* What you should do: Please rewrite the data from the line with "Return results in <instances>...</instances>. Mask" through the line with "55L189 72L200 70L204", changing "visible" to "shown" and keeping everything else the same. Return only those lines.

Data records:
________________

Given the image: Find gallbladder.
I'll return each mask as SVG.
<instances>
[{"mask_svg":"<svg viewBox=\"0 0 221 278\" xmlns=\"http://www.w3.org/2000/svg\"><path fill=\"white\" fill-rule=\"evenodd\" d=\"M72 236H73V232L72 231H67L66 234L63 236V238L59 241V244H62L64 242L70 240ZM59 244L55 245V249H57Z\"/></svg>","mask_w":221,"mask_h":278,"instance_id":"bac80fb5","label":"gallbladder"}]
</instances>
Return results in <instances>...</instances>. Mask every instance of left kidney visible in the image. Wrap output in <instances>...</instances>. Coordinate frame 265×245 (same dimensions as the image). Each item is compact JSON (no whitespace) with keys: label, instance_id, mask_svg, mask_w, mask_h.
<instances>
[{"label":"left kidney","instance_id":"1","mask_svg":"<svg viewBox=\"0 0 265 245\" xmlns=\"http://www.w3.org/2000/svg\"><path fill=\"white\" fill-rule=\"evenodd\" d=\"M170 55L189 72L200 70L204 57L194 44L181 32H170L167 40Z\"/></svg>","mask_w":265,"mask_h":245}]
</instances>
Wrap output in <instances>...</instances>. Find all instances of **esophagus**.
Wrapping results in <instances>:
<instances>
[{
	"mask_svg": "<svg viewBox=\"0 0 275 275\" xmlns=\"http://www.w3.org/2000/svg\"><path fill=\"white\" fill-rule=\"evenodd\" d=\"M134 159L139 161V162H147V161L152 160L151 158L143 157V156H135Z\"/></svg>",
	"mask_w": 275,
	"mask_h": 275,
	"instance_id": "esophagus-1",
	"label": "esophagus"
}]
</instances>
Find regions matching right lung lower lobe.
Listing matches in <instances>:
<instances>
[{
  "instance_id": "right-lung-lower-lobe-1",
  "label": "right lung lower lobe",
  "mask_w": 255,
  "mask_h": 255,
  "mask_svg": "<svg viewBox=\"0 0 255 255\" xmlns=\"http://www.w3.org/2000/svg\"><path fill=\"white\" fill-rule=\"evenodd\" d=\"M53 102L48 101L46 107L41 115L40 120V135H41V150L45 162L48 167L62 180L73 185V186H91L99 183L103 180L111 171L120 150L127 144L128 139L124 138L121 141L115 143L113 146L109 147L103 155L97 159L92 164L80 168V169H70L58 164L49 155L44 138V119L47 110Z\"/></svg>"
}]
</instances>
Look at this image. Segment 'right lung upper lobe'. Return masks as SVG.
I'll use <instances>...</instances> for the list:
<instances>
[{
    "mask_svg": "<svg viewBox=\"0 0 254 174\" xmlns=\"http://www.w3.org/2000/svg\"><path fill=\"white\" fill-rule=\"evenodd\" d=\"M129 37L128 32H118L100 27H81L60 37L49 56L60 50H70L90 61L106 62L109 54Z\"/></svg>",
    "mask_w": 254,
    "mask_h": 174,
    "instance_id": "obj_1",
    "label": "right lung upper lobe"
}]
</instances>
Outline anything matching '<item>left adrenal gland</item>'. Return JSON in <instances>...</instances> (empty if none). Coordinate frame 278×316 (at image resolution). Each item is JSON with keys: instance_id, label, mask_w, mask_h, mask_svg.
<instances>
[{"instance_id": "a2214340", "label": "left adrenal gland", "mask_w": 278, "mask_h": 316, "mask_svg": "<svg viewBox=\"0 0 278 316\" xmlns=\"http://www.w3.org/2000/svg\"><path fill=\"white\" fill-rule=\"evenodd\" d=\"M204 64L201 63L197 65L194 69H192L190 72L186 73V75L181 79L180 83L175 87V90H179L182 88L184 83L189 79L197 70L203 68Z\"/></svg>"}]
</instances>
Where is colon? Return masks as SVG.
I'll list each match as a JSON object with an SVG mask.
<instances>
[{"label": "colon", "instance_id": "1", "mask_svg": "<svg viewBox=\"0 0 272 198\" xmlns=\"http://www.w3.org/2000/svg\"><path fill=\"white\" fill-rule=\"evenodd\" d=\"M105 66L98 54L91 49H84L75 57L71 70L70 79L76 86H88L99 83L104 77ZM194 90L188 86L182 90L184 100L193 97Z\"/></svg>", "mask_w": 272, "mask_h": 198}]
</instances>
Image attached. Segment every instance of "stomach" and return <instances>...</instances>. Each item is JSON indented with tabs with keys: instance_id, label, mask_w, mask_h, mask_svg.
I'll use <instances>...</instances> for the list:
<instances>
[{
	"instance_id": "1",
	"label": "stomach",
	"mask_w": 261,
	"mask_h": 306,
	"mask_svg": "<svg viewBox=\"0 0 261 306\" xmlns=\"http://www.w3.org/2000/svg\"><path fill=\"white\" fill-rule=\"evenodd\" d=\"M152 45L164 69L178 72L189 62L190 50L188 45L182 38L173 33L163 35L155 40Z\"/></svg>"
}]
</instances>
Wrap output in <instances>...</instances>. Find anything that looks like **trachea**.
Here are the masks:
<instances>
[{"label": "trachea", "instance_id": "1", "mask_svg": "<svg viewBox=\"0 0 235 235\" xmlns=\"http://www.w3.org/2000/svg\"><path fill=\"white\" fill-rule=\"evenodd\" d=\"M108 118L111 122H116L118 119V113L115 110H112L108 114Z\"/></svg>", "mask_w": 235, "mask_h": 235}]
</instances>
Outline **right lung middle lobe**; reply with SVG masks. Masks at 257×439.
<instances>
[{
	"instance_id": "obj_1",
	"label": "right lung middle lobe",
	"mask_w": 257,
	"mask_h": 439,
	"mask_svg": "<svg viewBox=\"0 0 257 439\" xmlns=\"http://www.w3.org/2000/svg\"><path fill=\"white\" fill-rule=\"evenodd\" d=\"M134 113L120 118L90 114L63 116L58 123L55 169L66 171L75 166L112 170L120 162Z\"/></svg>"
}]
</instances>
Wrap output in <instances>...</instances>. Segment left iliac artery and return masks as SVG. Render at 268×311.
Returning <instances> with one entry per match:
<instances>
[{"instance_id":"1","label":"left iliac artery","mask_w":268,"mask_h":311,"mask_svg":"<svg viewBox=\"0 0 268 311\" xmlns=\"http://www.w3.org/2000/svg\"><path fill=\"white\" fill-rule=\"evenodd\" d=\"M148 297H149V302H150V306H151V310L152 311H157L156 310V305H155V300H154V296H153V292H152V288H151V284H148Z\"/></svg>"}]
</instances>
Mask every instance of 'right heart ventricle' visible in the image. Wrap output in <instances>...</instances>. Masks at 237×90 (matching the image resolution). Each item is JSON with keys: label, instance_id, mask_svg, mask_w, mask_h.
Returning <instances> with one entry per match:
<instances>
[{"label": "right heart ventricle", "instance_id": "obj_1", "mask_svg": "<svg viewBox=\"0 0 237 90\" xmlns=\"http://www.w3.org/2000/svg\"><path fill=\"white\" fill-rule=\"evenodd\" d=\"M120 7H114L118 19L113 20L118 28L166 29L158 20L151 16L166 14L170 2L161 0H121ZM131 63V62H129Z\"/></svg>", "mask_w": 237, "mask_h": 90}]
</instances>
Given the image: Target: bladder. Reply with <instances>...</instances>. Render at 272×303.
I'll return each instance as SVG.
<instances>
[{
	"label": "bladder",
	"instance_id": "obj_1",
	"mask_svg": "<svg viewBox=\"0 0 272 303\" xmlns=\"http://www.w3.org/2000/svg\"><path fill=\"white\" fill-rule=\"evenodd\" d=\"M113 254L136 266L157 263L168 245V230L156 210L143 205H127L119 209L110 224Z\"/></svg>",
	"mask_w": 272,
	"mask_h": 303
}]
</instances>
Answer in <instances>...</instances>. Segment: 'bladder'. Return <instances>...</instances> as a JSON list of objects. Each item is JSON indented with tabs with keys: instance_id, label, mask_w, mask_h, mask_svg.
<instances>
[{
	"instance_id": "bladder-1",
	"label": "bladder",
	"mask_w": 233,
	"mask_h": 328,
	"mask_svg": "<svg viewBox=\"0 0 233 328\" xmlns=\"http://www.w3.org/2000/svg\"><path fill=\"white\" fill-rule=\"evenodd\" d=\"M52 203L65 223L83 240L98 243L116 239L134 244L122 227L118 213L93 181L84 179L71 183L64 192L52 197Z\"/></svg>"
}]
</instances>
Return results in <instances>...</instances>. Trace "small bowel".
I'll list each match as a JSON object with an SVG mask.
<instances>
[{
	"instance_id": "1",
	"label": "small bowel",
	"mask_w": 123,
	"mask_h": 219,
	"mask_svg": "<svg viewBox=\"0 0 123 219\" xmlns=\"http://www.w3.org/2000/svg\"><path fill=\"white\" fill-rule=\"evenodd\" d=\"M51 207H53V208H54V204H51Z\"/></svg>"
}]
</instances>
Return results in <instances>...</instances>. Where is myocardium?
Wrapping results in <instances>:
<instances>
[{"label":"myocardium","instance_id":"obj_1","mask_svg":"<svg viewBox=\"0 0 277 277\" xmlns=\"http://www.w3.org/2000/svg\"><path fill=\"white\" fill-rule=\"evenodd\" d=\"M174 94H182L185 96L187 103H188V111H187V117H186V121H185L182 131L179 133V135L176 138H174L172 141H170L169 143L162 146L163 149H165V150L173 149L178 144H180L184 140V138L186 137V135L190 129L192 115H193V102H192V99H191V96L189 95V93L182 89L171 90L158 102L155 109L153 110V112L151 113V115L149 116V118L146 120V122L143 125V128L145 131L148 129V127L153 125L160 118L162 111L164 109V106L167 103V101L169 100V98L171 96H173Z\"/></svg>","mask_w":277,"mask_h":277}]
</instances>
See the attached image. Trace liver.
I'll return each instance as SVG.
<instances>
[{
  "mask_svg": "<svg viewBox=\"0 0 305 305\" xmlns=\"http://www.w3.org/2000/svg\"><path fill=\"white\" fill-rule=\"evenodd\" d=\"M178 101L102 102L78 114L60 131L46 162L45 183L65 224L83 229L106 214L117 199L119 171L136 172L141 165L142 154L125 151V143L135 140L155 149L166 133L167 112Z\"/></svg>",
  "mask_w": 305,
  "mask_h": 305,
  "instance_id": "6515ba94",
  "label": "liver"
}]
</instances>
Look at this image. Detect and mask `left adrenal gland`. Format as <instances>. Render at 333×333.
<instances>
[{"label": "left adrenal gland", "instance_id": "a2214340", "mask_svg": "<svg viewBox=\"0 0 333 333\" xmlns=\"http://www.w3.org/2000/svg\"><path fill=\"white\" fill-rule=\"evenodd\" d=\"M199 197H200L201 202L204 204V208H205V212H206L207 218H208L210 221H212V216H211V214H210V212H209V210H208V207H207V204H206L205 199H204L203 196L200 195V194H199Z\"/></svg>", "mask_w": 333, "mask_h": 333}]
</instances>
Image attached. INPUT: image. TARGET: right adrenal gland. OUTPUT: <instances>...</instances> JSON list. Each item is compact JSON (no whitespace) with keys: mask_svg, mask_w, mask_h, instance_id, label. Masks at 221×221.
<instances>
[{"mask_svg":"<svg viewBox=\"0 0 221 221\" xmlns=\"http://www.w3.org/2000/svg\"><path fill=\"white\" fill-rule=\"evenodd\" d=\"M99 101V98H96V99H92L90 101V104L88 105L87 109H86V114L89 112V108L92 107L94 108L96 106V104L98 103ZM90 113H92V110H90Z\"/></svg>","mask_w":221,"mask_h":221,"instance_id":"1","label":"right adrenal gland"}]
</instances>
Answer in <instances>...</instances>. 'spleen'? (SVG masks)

________________

* Exercise answer:
Return results in <instances>...</instances>. Mask every instance of left kidney shown in the image. Wrap output in <instances>...</instances>. Coordinate frame 265×245 (same dimensions as the image). Each item is compact JSON (no whitespace) with keys: label, instance_id, mask_svg, mask_w, mask_h.
<instances>
[{"label":"left kidney","instance_id":"1","mask_svg":"<svg viewBox=\"0 0 265 245\" xmlns=\"http://www.w3.org/2000/svg\"><path fill=\"white\" fill-rule=\"evenodd\" d=\"M170 55L189 72L200 70L204 57L194 44L181 32H170L167 40Z\"/></svg>","mask_w":265,"mask_h":245}]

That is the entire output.